A number of posts I make illustrate the process of mathematics rather than the results, while still trying to appeal to those primarily interested in the results. This post serves to explain how those are written, and how to read them.
The whole point in showing the math process is to record most of my mistakes and reasonings behind steps that normally just get thrown in the trash when writing a final draft. The upside is that readers get to see how I stumbled along the way, and how I dealt with it, and how far I got not knowing where it would take me. The downside is that the most primary information (the results, and their relationships) usually get lost in the noise.
I decided to solve this by having all my extra information about my mistakes and reasonings in side comments that the reader has to click to see. That way, a cursory glance over the document gives the backbone results, while any steps the reader is curious about how they came about can be investigated right there.

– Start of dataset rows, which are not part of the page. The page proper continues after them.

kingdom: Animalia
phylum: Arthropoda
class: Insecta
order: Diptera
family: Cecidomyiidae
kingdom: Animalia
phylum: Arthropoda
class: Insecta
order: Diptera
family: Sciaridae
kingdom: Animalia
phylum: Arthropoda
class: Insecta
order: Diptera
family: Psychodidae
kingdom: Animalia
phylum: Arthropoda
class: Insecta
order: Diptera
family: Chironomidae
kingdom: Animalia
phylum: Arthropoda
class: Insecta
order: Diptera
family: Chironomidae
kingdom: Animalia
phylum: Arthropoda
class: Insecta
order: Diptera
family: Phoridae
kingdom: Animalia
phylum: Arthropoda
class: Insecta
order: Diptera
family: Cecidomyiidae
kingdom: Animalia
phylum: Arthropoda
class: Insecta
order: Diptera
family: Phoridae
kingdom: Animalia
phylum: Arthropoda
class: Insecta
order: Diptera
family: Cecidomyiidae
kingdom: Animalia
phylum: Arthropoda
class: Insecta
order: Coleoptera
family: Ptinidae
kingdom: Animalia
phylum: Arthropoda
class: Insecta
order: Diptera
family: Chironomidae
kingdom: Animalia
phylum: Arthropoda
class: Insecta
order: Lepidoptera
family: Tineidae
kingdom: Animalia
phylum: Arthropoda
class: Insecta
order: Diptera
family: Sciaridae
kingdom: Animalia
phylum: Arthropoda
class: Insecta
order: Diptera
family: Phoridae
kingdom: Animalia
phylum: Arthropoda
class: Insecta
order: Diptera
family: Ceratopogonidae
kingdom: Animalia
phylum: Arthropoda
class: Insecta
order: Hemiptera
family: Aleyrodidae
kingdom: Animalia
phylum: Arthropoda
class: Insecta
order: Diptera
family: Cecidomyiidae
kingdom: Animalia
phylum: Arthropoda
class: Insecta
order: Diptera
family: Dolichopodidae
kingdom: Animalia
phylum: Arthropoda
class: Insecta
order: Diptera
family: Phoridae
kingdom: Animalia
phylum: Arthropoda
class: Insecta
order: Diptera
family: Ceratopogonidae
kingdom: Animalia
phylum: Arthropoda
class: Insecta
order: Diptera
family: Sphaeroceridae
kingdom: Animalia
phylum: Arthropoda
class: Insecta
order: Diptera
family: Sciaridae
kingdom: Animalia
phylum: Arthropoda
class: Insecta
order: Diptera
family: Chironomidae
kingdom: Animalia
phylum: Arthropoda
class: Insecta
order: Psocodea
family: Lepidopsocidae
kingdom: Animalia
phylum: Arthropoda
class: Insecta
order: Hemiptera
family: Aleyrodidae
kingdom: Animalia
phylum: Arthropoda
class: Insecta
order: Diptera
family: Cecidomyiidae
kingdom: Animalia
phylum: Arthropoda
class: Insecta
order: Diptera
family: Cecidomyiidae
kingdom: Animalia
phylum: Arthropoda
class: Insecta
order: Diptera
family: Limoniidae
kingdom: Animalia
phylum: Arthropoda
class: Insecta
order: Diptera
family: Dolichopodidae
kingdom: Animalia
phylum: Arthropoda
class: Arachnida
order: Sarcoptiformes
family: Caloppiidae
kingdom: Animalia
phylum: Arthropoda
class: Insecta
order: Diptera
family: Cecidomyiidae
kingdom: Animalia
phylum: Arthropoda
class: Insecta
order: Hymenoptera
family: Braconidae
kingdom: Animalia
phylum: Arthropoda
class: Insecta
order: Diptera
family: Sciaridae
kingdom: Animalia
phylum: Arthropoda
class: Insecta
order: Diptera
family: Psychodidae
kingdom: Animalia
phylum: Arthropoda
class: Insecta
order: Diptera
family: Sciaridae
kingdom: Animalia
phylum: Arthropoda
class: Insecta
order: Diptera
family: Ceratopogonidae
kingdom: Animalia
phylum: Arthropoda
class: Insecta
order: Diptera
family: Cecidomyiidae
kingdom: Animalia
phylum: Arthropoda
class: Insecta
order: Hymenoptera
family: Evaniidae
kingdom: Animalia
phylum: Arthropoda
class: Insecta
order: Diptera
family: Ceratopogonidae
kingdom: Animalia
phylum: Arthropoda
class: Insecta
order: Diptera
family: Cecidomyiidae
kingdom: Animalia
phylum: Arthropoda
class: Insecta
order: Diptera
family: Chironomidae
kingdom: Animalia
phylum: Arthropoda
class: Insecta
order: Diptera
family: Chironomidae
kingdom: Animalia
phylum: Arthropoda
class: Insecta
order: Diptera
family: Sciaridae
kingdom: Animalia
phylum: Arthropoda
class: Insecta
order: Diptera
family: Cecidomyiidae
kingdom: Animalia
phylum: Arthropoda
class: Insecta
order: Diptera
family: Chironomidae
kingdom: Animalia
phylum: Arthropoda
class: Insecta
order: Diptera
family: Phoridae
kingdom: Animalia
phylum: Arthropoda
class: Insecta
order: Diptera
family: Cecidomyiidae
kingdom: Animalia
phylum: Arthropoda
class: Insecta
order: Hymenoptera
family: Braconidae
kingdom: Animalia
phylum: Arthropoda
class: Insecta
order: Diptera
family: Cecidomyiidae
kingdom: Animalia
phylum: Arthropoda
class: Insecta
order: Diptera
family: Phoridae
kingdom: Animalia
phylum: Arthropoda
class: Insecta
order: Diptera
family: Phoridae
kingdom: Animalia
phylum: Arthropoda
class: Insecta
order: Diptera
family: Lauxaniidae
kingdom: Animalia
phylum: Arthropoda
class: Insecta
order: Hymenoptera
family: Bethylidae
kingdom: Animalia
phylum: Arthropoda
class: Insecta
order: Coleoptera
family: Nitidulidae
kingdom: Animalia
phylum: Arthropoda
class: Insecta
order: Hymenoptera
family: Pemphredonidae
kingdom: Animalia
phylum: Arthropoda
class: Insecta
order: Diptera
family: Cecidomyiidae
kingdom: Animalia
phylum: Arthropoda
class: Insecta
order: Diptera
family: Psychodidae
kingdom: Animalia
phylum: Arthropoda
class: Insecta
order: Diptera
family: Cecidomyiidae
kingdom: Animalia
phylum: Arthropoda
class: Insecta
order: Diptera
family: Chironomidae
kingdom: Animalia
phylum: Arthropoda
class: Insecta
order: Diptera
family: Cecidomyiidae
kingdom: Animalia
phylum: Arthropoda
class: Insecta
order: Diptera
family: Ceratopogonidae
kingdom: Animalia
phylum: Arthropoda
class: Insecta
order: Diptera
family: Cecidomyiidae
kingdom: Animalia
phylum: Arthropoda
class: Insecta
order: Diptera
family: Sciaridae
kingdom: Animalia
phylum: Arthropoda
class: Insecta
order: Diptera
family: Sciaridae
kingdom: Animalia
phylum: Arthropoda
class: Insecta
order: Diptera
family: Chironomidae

Different Kinds of Readers
There are many ways to approach math process posts, depending on what your objective is:
If you just want to understand the results or the process primarily, always collapse or always expand the extra text, respectively, and simply read.
If you want to derive the results yourself, then leave the "proof" statements collapsed and try to prove each claim as it comes by. Expand each to check yourself when you finish the proof.
If you want to derive the process yourself, then only read anything when you have a good guess as to what it will say. When you have no idea what's coming, put it down and try to investigate things and make some guesses.
These three ways of approaching my math process posts actually apply to all formal math reading. It's just normally, everything is written together, and it takes practice to identify which bits are what you want to avoid reading. In general, the more time you try to predict text before reading it the better, but you have to balance that with the time you have to spend.